■ TRY IT: For the listing that follows, report how many lines contain the word "right", giving the number and no other text.

■ DATASET RECORDS:
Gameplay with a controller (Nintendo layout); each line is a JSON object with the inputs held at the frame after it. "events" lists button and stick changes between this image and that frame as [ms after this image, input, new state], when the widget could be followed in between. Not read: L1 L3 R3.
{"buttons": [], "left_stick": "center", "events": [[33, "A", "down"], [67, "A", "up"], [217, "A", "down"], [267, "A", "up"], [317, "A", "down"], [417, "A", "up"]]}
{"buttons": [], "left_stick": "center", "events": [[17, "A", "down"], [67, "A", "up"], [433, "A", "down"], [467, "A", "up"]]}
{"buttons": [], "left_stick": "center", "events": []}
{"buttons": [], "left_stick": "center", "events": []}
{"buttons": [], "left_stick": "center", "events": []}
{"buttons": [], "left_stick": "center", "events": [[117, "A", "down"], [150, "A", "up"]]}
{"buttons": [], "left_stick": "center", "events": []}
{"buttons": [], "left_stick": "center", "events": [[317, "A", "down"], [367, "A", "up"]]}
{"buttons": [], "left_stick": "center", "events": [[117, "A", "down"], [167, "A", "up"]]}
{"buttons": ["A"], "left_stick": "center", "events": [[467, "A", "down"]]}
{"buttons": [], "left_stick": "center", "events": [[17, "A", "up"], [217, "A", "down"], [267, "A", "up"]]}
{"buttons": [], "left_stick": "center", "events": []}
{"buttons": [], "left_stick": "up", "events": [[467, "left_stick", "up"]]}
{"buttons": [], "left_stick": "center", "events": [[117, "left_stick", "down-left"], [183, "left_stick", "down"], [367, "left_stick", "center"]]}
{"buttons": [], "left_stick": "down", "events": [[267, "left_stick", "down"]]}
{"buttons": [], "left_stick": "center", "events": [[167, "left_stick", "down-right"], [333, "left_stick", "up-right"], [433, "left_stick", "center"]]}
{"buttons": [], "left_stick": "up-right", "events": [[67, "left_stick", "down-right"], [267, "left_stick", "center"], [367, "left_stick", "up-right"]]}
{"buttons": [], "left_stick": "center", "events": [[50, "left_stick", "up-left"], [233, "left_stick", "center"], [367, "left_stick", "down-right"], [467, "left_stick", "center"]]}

■ FINISHED EXERCISE: 3